Records drawn from a dataset
-.-.-

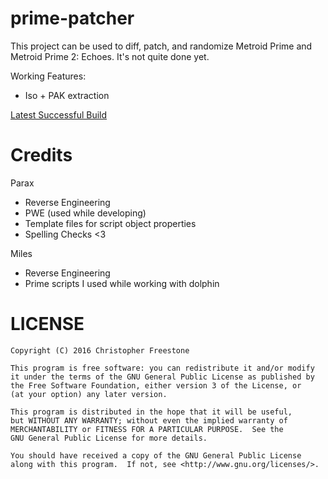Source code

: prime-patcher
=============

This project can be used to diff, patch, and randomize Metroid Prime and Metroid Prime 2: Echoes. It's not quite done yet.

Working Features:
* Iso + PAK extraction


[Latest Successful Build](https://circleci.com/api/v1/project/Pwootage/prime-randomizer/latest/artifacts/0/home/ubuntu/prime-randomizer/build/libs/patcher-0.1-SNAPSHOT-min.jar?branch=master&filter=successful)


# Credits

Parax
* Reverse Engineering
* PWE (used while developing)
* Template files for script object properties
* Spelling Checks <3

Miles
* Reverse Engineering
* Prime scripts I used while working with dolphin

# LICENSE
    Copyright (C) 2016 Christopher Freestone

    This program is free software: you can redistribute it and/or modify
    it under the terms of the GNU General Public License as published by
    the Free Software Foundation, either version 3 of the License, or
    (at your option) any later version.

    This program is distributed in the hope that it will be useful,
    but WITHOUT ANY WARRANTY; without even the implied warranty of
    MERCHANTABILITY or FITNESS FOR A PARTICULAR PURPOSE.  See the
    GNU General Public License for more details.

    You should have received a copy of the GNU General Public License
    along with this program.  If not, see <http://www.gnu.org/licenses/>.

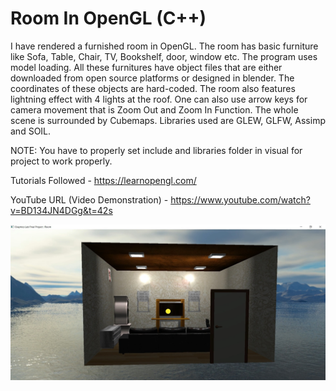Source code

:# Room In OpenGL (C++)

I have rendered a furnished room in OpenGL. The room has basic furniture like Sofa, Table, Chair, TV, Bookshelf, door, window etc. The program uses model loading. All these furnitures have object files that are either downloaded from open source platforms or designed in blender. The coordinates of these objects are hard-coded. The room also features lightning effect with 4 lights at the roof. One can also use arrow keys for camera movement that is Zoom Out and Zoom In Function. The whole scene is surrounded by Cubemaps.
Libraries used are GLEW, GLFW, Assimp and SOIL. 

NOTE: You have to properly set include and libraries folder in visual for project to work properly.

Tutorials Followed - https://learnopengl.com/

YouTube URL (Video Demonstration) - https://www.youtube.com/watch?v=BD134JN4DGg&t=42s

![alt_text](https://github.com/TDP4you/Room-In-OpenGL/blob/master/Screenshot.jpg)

-.-.-

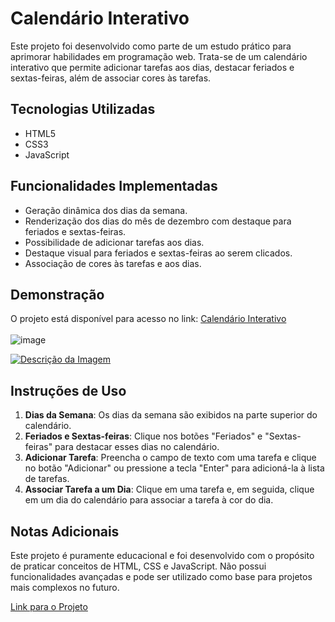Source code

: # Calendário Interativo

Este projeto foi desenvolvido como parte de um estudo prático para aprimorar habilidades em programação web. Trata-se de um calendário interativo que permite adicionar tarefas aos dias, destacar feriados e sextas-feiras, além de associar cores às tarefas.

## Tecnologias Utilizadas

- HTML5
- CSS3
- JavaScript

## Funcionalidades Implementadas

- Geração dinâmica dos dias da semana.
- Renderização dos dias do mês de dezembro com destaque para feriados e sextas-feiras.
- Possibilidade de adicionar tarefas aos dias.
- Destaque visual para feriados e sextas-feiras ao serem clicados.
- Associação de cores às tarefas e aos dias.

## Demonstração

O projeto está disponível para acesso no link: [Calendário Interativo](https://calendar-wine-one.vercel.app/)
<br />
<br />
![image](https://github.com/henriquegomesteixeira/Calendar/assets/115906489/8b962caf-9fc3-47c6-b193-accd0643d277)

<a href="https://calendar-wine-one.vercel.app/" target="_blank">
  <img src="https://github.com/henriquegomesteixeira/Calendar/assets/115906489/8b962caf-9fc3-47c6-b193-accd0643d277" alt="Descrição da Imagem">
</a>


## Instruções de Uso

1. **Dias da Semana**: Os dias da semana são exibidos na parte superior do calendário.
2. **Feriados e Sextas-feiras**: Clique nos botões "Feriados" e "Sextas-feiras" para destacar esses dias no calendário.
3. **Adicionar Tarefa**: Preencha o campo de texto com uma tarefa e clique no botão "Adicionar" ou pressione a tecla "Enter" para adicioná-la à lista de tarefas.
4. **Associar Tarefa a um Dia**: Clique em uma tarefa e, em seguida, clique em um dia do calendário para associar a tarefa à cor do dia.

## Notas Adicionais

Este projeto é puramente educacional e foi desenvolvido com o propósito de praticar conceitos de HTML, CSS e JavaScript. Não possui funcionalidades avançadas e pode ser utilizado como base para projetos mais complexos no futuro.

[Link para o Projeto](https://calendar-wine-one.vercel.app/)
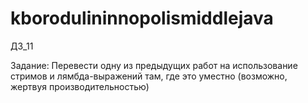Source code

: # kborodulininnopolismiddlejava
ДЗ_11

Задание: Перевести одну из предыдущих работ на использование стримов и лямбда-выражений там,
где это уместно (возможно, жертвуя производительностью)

-.-.-

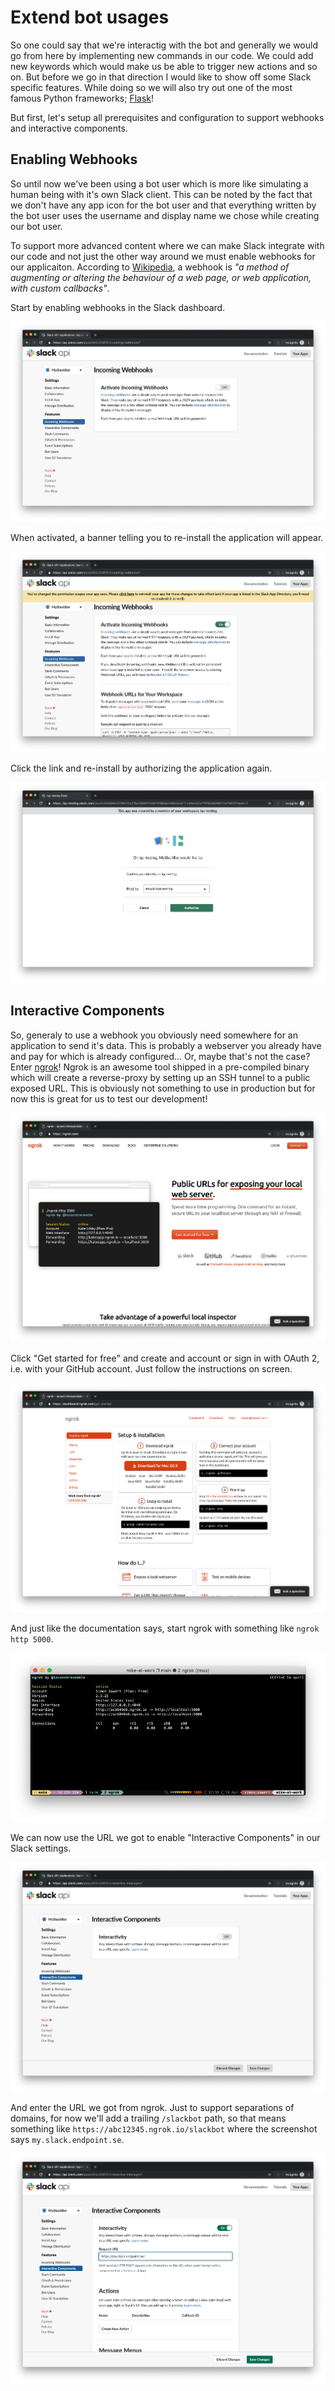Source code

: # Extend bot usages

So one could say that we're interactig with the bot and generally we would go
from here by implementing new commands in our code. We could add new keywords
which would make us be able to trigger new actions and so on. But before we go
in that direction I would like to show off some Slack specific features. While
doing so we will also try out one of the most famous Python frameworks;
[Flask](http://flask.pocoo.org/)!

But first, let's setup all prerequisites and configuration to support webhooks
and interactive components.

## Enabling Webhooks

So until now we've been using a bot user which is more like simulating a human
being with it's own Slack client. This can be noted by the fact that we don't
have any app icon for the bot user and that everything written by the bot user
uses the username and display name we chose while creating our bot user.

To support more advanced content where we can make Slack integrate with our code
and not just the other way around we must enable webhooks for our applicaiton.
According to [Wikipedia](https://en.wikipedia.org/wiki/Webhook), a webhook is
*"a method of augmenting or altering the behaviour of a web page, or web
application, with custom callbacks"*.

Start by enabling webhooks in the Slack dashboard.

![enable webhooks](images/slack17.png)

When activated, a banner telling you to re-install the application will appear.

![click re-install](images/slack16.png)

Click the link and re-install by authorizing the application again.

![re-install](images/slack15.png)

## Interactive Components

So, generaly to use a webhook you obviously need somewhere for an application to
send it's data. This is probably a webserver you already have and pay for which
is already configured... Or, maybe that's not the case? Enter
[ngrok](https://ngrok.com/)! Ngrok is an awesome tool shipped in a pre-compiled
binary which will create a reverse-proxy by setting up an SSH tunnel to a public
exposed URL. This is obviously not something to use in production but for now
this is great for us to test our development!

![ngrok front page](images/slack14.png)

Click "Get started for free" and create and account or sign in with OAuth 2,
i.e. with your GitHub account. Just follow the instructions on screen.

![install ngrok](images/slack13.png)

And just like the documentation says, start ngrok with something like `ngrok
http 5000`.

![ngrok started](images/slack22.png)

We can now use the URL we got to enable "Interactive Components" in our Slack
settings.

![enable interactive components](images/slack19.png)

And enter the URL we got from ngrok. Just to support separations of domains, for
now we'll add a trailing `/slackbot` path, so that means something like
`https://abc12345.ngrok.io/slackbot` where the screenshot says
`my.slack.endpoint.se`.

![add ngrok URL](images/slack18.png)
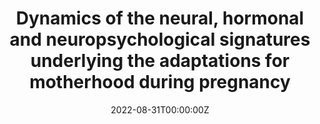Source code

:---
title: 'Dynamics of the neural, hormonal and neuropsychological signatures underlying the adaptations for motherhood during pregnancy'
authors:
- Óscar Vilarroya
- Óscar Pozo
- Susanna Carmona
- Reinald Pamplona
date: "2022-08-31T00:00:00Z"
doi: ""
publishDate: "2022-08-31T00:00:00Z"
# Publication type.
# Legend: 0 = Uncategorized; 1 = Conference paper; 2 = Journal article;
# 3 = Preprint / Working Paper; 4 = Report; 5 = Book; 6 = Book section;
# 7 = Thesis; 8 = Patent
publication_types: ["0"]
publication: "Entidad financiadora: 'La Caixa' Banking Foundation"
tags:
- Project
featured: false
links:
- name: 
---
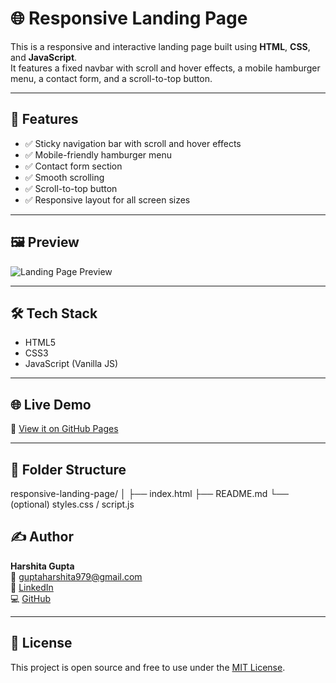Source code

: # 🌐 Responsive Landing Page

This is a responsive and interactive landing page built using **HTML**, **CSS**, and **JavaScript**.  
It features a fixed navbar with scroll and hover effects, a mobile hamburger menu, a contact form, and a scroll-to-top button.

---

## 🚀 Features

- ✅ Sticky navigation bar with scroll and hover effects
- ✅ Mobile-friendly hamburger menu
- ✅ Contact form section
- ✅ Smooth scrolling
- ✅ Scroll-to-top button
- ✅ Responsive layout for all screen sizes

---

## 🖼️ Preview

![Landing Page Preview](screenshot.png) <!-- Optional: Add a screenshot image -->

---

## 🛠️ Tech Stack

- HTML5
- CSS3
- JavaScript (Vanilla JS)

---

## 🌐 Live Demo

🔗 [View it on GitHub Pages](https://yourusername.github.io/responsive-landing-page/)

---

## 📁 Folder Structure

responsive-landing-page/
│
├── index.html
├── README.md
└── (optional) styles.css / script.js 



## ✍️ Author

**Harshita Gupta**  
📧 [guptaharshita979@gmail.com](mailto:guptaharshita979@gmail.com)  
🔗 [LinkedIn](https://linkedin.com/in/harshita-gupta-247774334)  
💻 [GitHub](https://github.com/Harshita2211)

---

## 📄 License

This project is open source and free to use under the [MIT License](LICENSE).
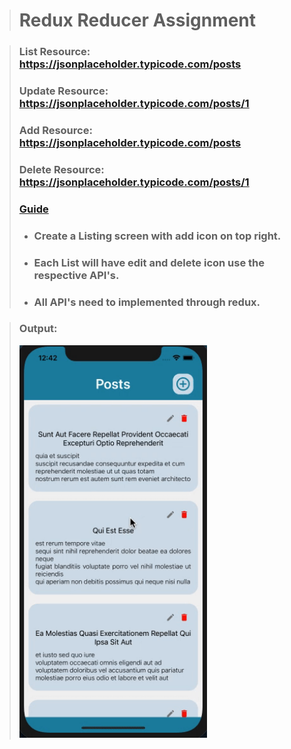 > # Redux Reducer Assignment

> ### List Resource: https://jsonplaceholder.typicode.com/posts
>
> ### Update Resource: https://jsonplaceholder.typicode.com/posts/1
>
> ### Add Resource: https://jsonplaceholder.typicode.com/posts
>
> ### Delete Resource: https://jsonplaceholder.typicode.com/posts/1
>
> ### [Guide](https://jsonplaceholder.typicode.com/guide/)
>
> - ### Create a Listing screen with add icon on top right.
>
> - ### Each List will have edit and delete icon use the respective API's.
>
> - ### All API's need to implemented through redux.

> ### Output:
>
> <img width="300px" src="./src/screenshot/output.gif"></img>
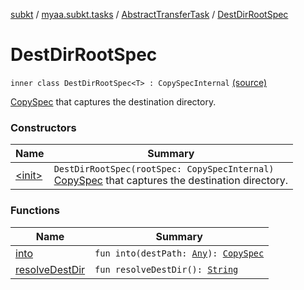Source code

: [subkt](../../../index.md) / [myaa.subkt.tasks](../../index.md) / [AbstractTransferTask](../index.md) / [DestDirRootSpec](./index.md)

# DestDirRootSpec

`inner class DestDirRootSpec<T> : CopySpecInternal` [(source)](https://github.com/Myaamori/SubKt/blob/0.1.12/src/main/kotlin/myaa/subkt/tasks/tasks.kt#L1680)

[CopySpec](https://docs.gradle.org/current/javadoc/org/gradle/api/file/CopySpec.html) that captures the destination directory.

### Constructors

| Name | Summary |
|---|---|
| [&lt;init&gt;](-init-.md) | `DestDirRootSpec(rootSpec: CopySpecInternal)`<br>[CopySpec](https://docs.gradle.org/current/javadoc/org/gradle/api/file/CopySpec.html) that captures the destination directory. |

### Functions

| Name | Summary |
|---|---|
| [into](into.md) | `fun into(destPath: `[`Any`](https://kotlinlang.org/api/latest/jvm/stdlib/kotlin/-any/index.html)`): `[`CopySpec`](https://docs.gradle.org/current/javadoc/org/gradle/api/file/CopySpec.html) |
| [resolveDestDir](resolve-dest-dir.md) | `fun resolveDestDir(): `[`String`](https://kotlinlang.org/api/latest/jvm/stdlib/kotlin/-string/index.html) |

-.-.-

* [Your assignment]: As the answer, set down only the lines from the data above between the one holding "doing so we" and the one holding "have any app", inclusive, exactly as they read.

* [Problem solution]:
doing so we will also try out one of the most famous Python frameworks;
[Flask](http://flask.pocoo.org/)!

But first, let's setup all prerequisites and configuration to support webhooks
and interactive components.

## Enabling Webhooks

So until now we've been using a bot user which is more like simulating a human
being with it's own Slack client. This can be noted by the fact that we don't
have any app icon for the bot user and that everything written by the bot user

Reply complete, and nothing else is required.